Thanks for the response Sarah. I appreciate the input.
Actually Mike, to be honest, I was sold from the get go. After reading the free samples of the book, and all the instrucational blog posts I instantly bought the book. I felt as if you really had a strong grasp and understanding on the LSAT and how students go about it, it was almost as if you named all my problems, and explained in a very simple way as to why they are problems.
Thus, the real reason why I posted this was because I wanted to know what was in it for you, or what is your motivation, and I got my answer from #5. By the way, the statistics are really impressive.
I’m excited to start this journey with your book, as a veteran of the LSAT (this is going to be my second time), this book actually got me really excited to start studying again, I believe this will be able to get me the improvements that I always wanted.
I am going to include some points that I enjoyed in the introduction ch, I want to provide you with my unique insight on why I was attracted-so you could use this information some way-as a thank you for providing a means of studying that sparks excitement without breaking my wallet: (I took a two month Testmasters course, and paid an extra 700 for the extended online version (your website introduced me to velocity, and I wished I saw it before-hand)).

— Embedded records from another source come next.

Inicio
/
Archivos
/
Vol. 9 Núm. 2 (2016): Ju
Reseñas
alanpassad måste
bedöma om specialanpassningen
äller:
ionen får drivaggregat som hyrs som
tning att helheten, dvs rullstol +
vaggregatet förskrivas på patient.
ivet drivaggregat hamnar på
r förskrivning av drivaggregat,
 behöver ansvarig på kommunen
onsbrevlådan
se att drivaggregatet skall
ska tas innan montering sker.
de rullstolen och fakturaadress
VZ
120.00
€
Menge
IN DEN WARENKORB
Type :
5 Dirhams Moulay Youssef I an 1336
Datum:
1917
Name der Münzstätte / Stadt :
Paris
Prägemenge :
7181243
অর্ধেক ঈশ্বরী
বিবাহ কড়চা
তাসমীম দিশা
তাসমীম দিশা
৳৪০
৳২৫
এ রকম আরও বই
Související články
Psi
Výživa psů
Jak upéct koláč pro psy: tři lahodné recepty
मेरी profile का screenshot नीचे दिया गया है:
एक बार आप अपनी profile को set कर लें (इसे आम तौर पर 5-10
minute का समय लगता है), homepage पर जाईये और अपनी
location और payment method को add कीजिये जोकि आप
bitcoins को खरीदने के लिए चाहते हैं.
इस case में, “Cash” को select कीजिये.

- Using your own natural ability to answer the problems and having it be as simple and clean as possible. This was never mentioned in Testmasters, I just stuck as closely to mastering their techniques because I believed this was the best way. Once I started thinking for myself after three months of failing, I was able to break into the 160s and have a stronger grasp on LR. & being simple and clean, haven’t tried this yet, because I’m not that far in the book, but I really like the idea behind it. I did almost every LR problem because I thought the more I did the more I would understand what they would do, and nothing would surprise me come test day. The idea of only focusing on two or three fundamental problems is interesting.

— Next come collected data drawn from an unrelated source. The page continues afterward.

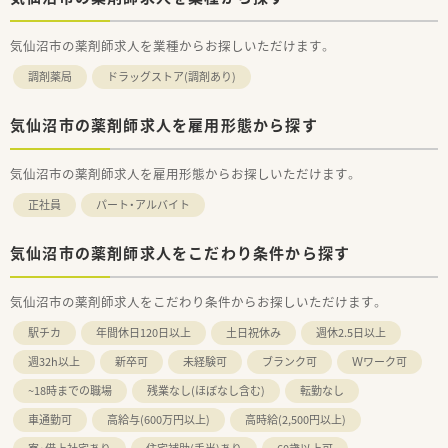
気仙沼市の薬剤師求人を業種からお探しいただけます。
調剤薬局
ドラッグストア(調剤あり)
気仙沼市の薬剤師求人を雇用形態から探す
気仙沼市の薬剤師求人を雇用形態からお探しいただけます。
正社員
パート・アルバイト
気仙沼市の薬剤師求人をこだわり条件から探す
気仙沼市の薬剤師求人をこだわり条件からお探しいただけます。
駅チカ
年間休日120日以上
土日祝休み
週休2.5日以上
週32h以上
新卒可
未経験可
ブランク可
Ｗワーク可
~18時までの職場
残業なし(ほぼなし含む)
転勤なし
車通勤可
高給与(600万円以上)
高時給(2,500円以上)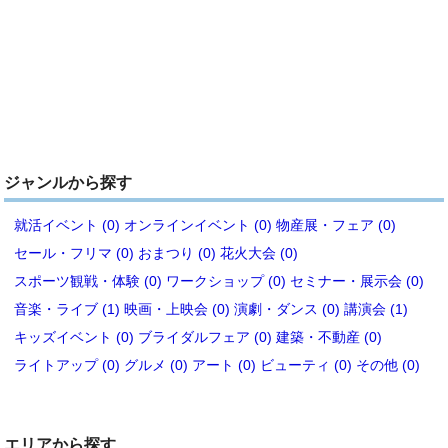
ジャンルから探す
就活イベント (0)
オンラインイベント (0)
物産展・フェア (0)
セール・フリマ (0)
おまつり (0)
花火大会 (0)
スポーツ観戦・体験 (0)
ワークショップ (0)
セミナー・展示会 (0)
音楽・ライブ (1)
映画・上映会 (0)
演劇・ダンス (0)
講演会 (1)
キッズイベント (0)
ブライダルフェア (0)
建築・不動産 (0)
ライトアップ (0)
グルメ (0)
アート (0)
ビューティ (0)
その他 (0)
エリアから探す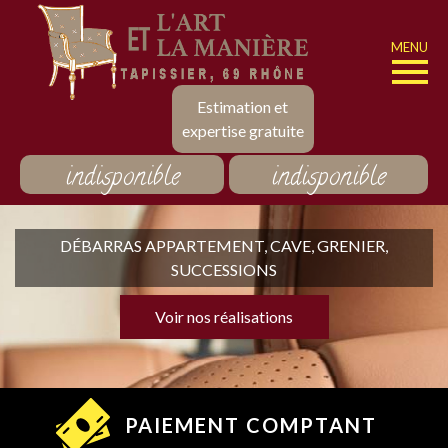
MENU
Estimation et
expertise gratuite
indisponible
indisponible
DÉBARRAS APPARTEMENT, CAVE, GRENIER,
SUCCESSIONS
Voir nos réalisations
PAIEMENT COMPTANT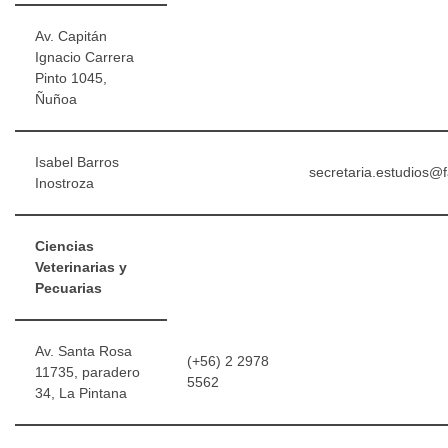
Av. Capitán
Ignacio Carrera
Pinto 1045,
Ñuñoa
Isabel Barros
secretaria.estudios@f
Inostroza
Ciencias
Veterinarias y
Pecuarias
Av. Santa Rosa
(+56) 2 2978
11735, paradero
5562
34, La Pintana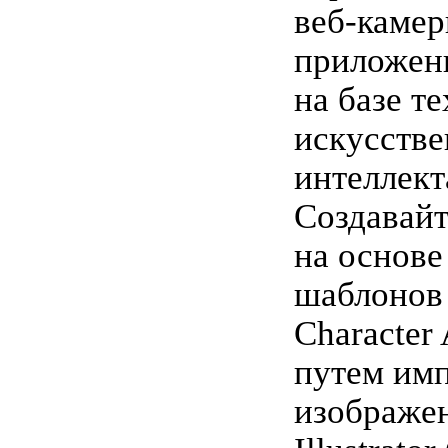
веб-камер
приложени
на базе т
искусстве
интеллект
Создавай
на основе
шаблонов
Character
путем им
изображе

- I was totally “drawn to learning systems that are technical and (seemingly) sophiscated!” In fact, I didn’t know there are different ways or techniques to solving a problem.

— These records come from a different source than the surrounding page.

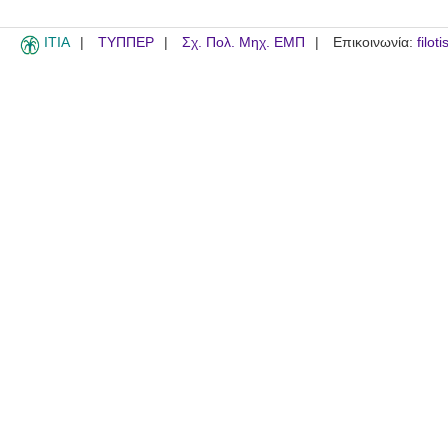
ITIA
ΤΥΠΠΕΡ
Σχ. Πολ. Μηχ. ΕΜΠ
Επικοινωνία:
filot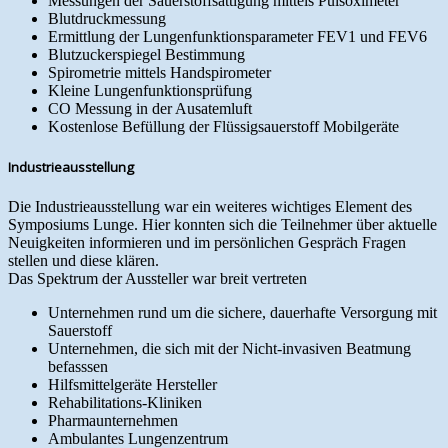
Messungen der Sauerstoffsättigung mittels Pulsoximeter
Blutdruckmessung
Ermittlung der Lungenfunktionsparameter FEV1 und FEV6
Blutzuckerspiegel Bestimmung
Spirometrie mittels Handspirometer
Kleine Lungenfunktionsprüfung
CO Messung in der Ausatemluft
Kostenlose Befüllung der Flüssigsauerstoff Mobilgeräte
Industrieausstellung
Die Industrieausstellung war ein weiteres wichtiges Element des
Symposiums Lunge. Hier konnten sich die Teilnehmer über aktuelle
Neuigkeiten informieren und im persönlichen Gespräch Fragen
stellen und diese klären.
Das Spektrum der Aussteller war breit vertreten
Unternehmen rund um die sichere, dauerhafte Versorgung mit
Sauerstoff
Unternehmen, die sich mit der Nicht-invasiven Beatmung
befasssen
Hilfsmittelgeräte Hersteller
Rehabilitations-Kliniken
Pharmaunternehmen
Ambulantes Lungenzentrum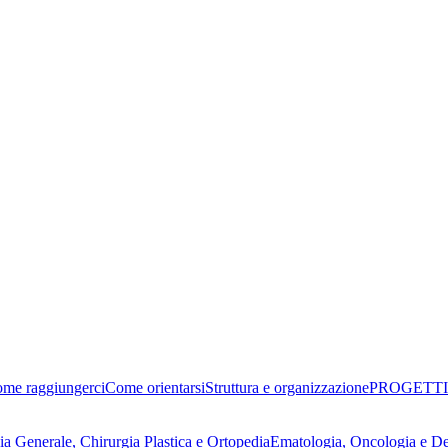
me raggiungerci
Come orientarsi
Struttura e organizzazione
PROGETTI
ia Generale, Chirurgia Plastica e Ortopedia
Ematologia, Oncologia e D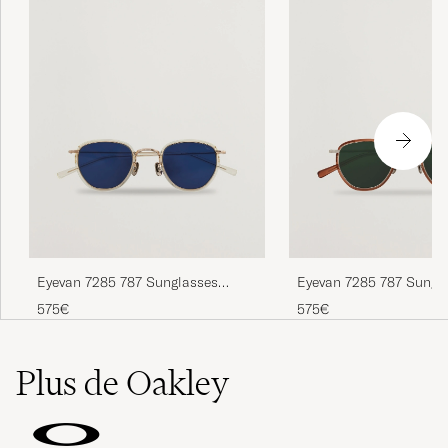
Eyevan 7285 787 Sunglasses
Eyevan 7285 787 Sungl
Transparent
575€
575€
Plus de Oakley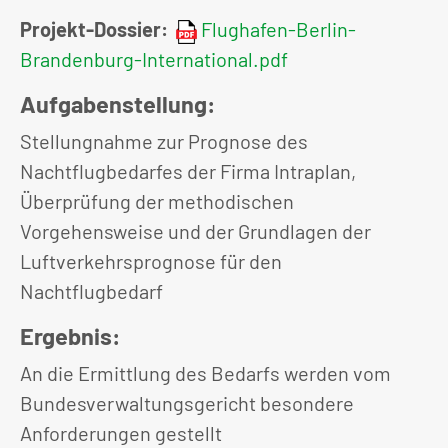
Projekt-Dossier:
Flughafen-Berlin-
Brandenburg-International.pdf
Aufgabenstellung:
Stellungnahme zur Prognose des
Nachtflugbedarfes der Firma Intraplan,
Überprüfung der methodischen
Vorgehensweise und der Grundlagen der
Luftverkehrsprognose für den
Nachtflugbedarf
Ergebnis:
An die Ermittlung des Bedarfs werden vom
Bundesverwaltungsgericht besondere
Anforderungen gestellt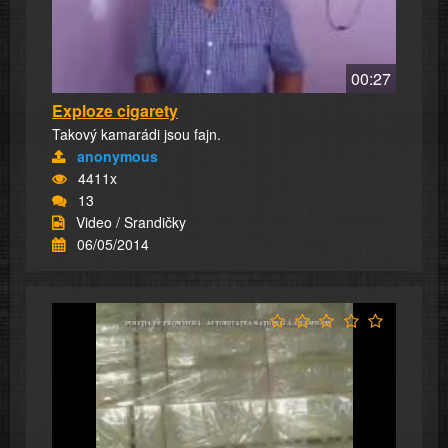
00:27
Exploze cigarety
Takový kamarádi jsou fajn.
anonymous
4411x
13
Video / Srandičky
06/05/2014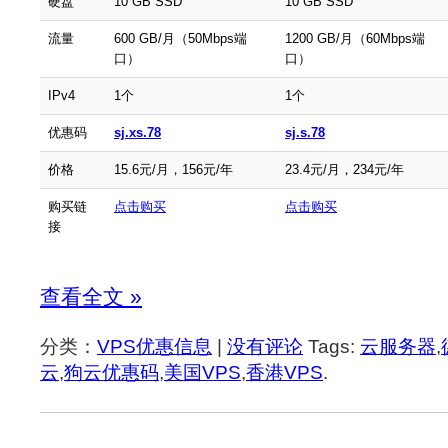
硬盘
10 GB SSD
10 GB SSD
流量
600 GB/月（50Mbps端
1200 GB/月（60Mbps端
口）
口）
IPv4
1个
1个
优惠码
sj.xs.78
sj.s.78
价格
15.6元/月，156元/年
23.4元/月，234元/年
购买链
点击购买
点击购买
接
查看全文 »
分类：
VPS优惠信息
|
没有评论
Tags:
云服务器
,
云
,
狗云优惠码
,
美国VPS
,
香港VPS
.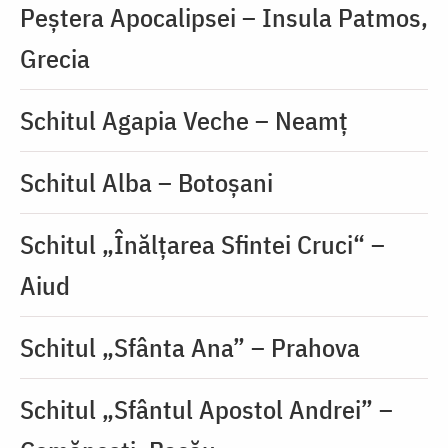
Peștera Apocalipsei – Insula Patmos,
Grecia
Schitul Agapia Veche – Neamț
Schitul Alba – Botoșani
Schitul „Înălțarea Sfintei Cruci“ –
Aiud
Schitul „Sfânta Ana” – Prahova
Schitul „Sfântul Apostol Andrei” –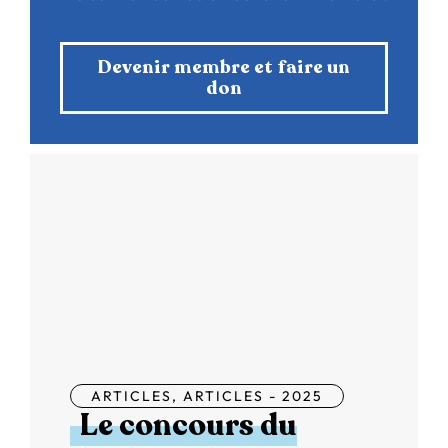
Devenir membre et faire un
don
ARTICLES
,
ARTICLES - 2025
Le concours du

- Training the elephant, training the unconcious. Again, never mentioned in Testmasters, very attractive idea.
- Focusing on skills and habits. This instantly caught my attention. I gauged my readiness by doing PT tests. The month before the LSAT, I took 6 PTs a week. Taking a day off for the Lord’s day, got to give thanks, you know, and from there it would be wildly inconsistent, and the reviews wouldn’t be that meaningful. I couldn’t grasp where I had problems, actually I believed that given enough time I would be able to figure out every LR problem, and my problem was just with timing. I was trying to somehow figure out a way I could create more time by making the easier ones easier or the hard ones easier, thus, test after test I was focusing on my timing.But using skills-and I love the quote because I think this is an awesome idea-“I am not confident about this logical reasoning quesiton because I don’t think I am accurate at doing Y.” For me it was, “okay, I’m not ready because I’m scoring X.” But to think of it this way is genius because first you could grasp where you’re weak, drill it, then move on. The outcome, you are confident you can answer that type of LR on test day with ease and grace and move on.
I’m excited to start this journey Mike, expect me to be an avid user on this site, and I’ll do some free promoting!